The increased apoptosis plays an important role in bacterial invasion. In addition, LPS can induce inflammation and apoptosis of leukocytes via the production of reactive oxygen and nitrogen species. In the present study, we investigated the potential protective role of l-arginine (L-Arg) against the apoptosis of fish leukocytes in vitro. The results of Annexin V-FITC/PI staining and TUNEL assay indicated that L-Arg significantly alleviated the apoptosis of fish leukocytes induced by LPS at 24 h and 72 h post incubation (hpi). High caspase-3 activities induced by LPS at 72 hpi were significantly inhibited by L-Arg. Moreover, L-Arg supplementation also significantly decreased the mRNA expression levels of caspases at most time points, which contributed to the anti-apoptotic roles of L-Arg. Further analysis showed that L-Arg significantly inhibited the expression of several pro-inflammatory cytokines including IL-8 and TNF-α, partially via the down-regulation of the genes involved in NF-κB/MyD88 including NF-κB, IKKα and IKKγ. The down-regulation of these pro-inflammatory cytokines by L-Arg supplementation led to the further decrease in the expression of death receptor FasL, contributing to the anti-apoptotic effect of L-Arg. In addition, L-Arg supplementation increased both iNOS mRNA expression and NO production. The mRNA expressions of several anti-oxidant enzymes including SOD, CAT and GSHPx were also significantly increased after L-Arg supplementation, which accelerated the clearance of reactive oxygen species. In all, L-Arg inhibited apoptosis of fish leukocytes both via the increased NO production and antioxidant capacity and via the inhibition of inflammation mediated by NF-κB/MyD88 pathway.
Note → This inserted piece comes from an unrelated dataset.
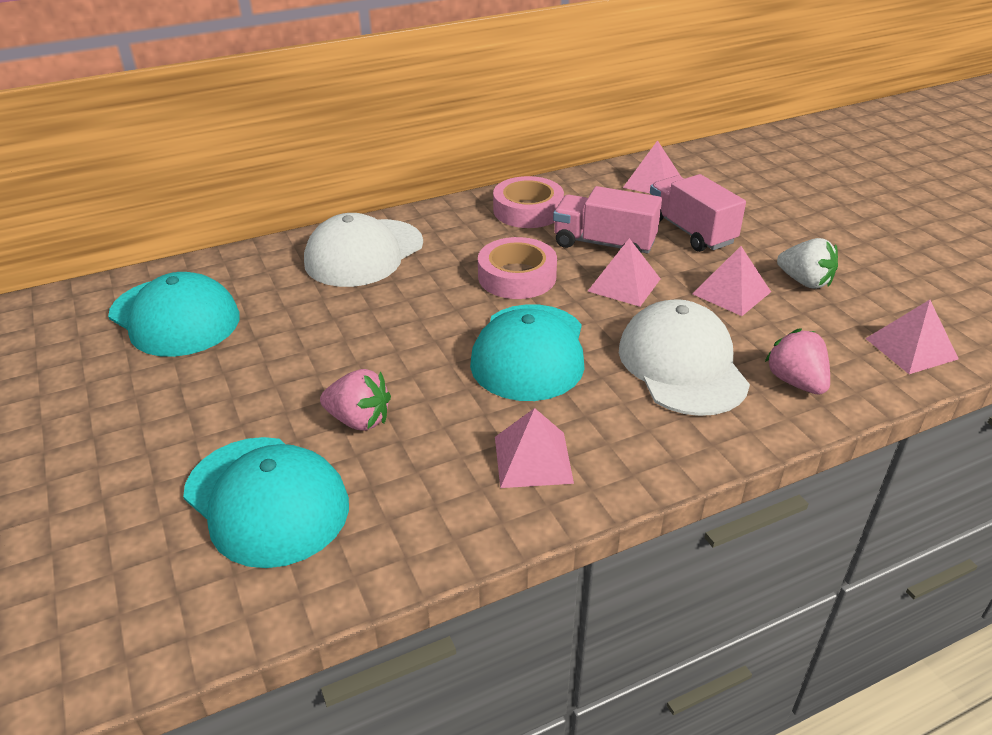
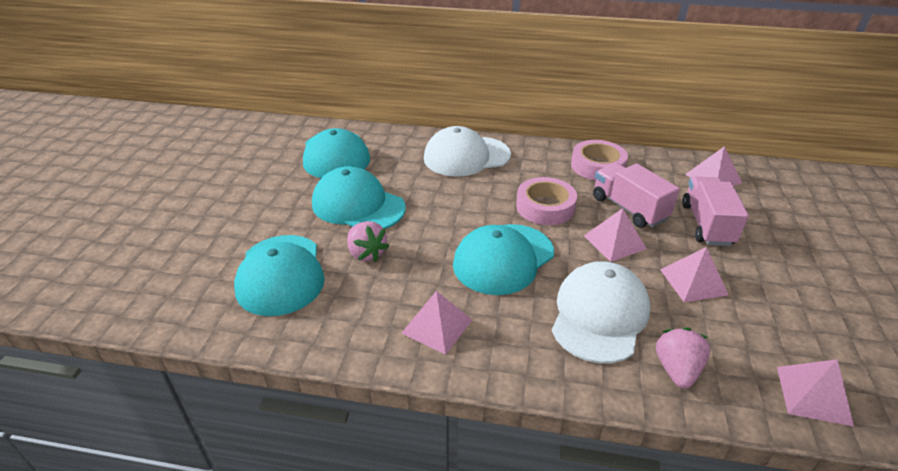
camera: 35 degrees right, 0 degrees up
white strawberry [777,238,838,289] -> none
none -> turquoise cap [312,166,406,229]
凋亡增加在细菌入侵中起重要作用。另外，LPS可通过产生活性氧和氮来诱导白细胞的炎症和凋亡。在本研究中，我们调查了l-精氨酸（L-Arg）对鱼白细胞体外凋亡的潜在保护作用。Annexin V-FITC / PI染色和TUNEL分析的结果表明，L-Arg显着减轻了LPS孵育后24 h和72 h时LPS诱导的鱼白细胞凋亡。L-Arg显着抑制LPS在72 hpi诱导的高caspase-3活性。此外，补充L-Arg还可以显着降低胱天蛋白酶的mRNA表达水平在大多数时间点，这有助于L-Arg的抗凋亡作用。进一步的分析表明，L-精氨酸显著抑制几种促炎性细胞因子，包括表达IL-8和TNF-α，通过参与基因的下调部分NF-κB/ MyD88的包括NF-κB，IKKα和IKKγ。L-Arg补充剂对这些促炎性细胞因子的下调导致死亡受体FasL的表达进一步降低，从而有助于L-Arg的抗凋亡作用。此外，补充L-Arg可以增加iNOS mRNA的表达和NO的产生。SOD，CAT和Cd等几种抗氧化酶的mRNA表达补充L-Arg后GSHPx也显着增加，这加速了活性氧的清除。总之，L-Arg通过增加NO的产生和抗氧化能力以及通过抑制由NF-κB/ MyD88途径介导的炎症来抑制鱼白细胞的凋亡。